Wednesday 12 October 2016

Comics to Screen: The Flash 3-1 - Flashpoint

It's comicbook telly season again, and this time round, I'm going to try something a little different. Rather than review as much as I can find time for, I'm going to cherry-pick the odd episode here and there, review it and then take a look at the comic or character that inspired it.

So, we'll kick off with "Flashpoint," the first episode of The Flash season three. Which was, on the whole, entertaining, and appropriately fast-paced, but on the whole, dissatisfying. A lot of people weren't keen on Barry's choice to finally change his own past and save his mother from the Reverse-Flash. To be fair, I wasn't either, but mainly because he had finally gotten past this in one of the ebst episodes of the series so far, only for yet another tragedy to push him back over the edge. On the other hand, it's very hard to argue that it was actually the wrong decision, and this is where "Flashpoint" failed to convince me.

Throughout, Barry is told that his changing of history is wrong, and will have consequences. But he's told this by Thawne, the Reverse-Flash himself, who explicitly changed history by killing Barry's mum in the first place. You can't play the "You can't change history, not one line!" tack when it's already been changed. Barry's actions put events back on their original course, or near enough. There's all this hand-wringing over how terrible this new timeline is... except it's not. It's better, for the most part. Yes, Joe's got a drinking problem, and Wally gets himself stabbed due to his, entirely in character, extreme cockiness. But both Barry's parents are alive and happy, and his dad hasn't spent half his life in prison. Cisco is rich, and Caitlyn is successful (who's honestly saying that being a paediatric ophthalmologist isn't a great thing to be doing?) Iris is her normal, fairly uninteresting self. She says she's felt that things are "off," but it's hard to understand why that is. It maks Barry's eventual decision to send Thawne back and allow him to murder his mother again utterly baffling.

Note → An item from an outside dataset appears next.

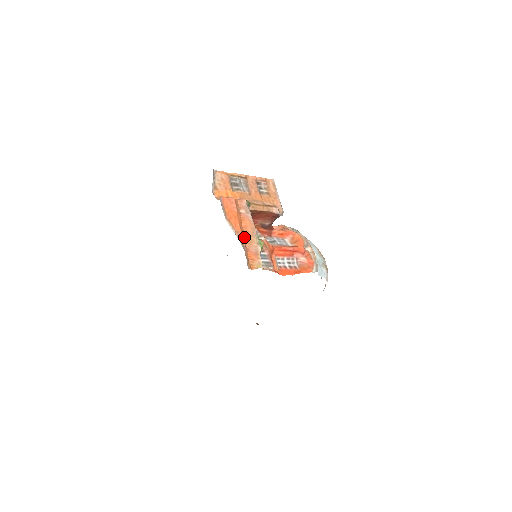
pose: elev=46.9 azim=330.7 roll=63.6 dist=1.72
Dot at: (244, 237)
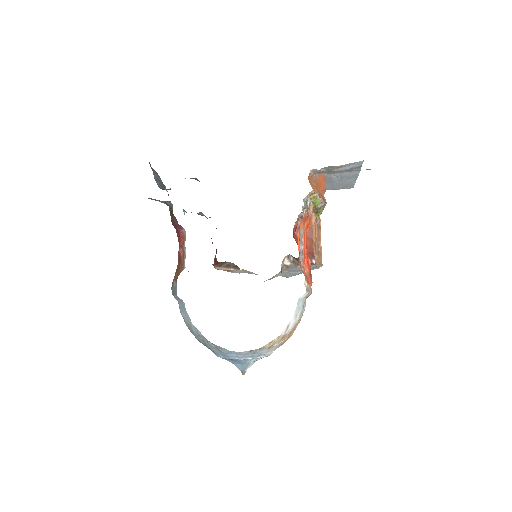
Dot at: (316, 185)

There is a lot of fun to be had here. It's great to see Wally finally get to be Kid Flash, even if it does turn out to be just for this one episode. Carlos Valdes is great as super-rich Cisco - I love how Cisco turns out to be a prick in every alternative reality. There should be a version of him in Supergirl's world who's an utter douche. Iris and Barry's relationship is more believable than before without the slightly creepy pseudo-sibling thing going on. On the other hand, I'm still massively underwhelmed by the Matt Letscher version of Thawne. Tom Cavanagh's cooler, creepier portrayal as Wells/Thawne remains superior.

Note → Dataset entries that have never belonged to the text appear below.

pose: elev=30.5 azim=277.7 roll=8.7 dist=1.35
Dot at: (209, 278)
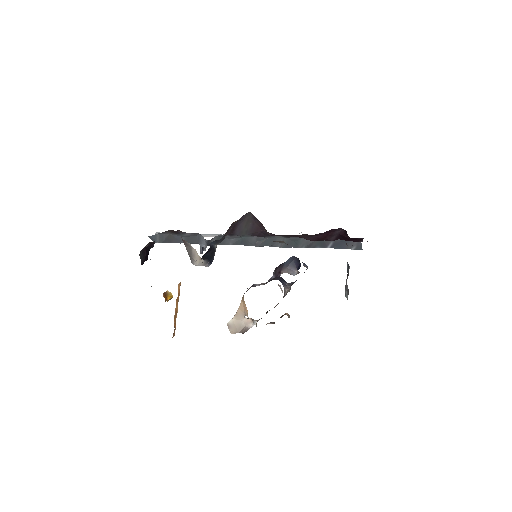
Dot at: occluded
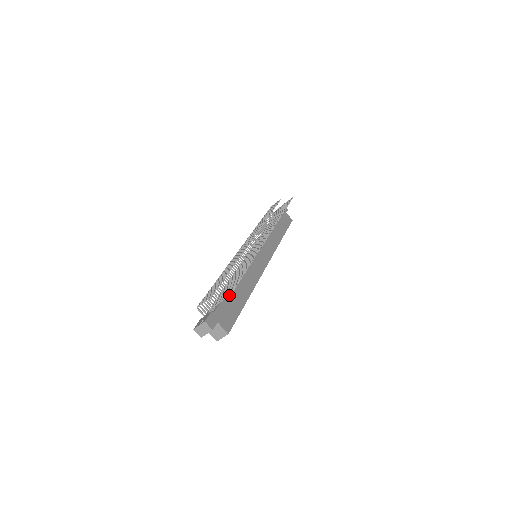
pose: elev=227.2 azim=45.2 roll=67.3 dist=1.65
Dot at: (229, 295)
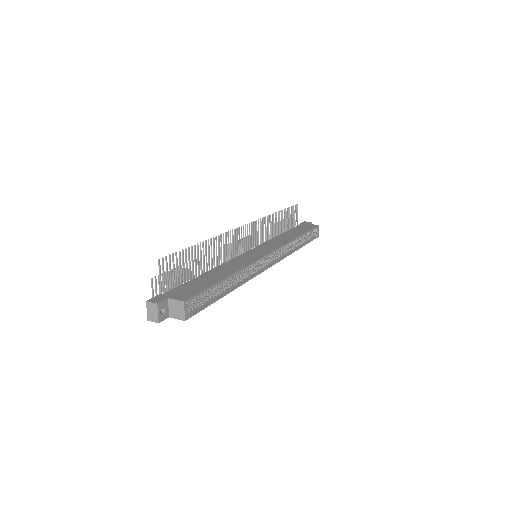
Dot at: (158, 262)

It's interesting to see Barry essentially playing the villain here. While I'm not sold on the endangering time aspect, he seriously crosses a line by keeping Thawne prisoner. It's actually not that different from Star Labs' questionable metahuman containment, but even more disturbing. What the hell was he planning on actually doing with the guy? Plus, he's a bit stalky around Iris. It's all resolved too quickly though. This could have lasted for weeks, with more cracks appearing in the positive new timeline each episode. It could have actually sold the concept that things had been damaged by the interference. Of course, the CW can't do that because it'll have a knock-on impact on their other superhero shows, but that would have worked. The Legends of Tomorrow would have detected the timeline change and been brought back into the fold. Arrow could have been interesting for a few weeks. Instead, we got one episode of slightly underwhelming fun, and while there are seemingly still some consequences for Barry's life, it's hard to shake the feeling ti could have been more.


Back in 2011, DC decided to do one of their massive, convoluted events to try to clean up continuity once and for all. As always, this actually made it all much more complicated and contrived, but still, Flashpoint did have some pretty cool ideas. It ran as a limited series, but crossed over into most of DC's flagship titles. Like the TV episode, it sees Barry's world changed so that his mother is alive, but otherwise the changes are much more significant on the page. Barry never became the Flash, which makes more sense, since the initial event that changed him never happened. Captain Cold is Central City's greatest hero, which would have been amazing to see on screen. Thomas Wayne was never killed, and is Batman. Things are going wrong in complicated ways and need to be sorted out, over many issues. 

Flashpoint was basically a way to shake things up in the comics for a while, before rebooting the DC universe to make it, supposedly, simpler and more accessible, as The New 52. Since then, it's been un-rebooted, and made more complicated than ever, in the DC Rebirth event. Oh, and it's been revealed that it wasn't Barry who changed history. It was Dr. Manhattan, because, you know, screw logic.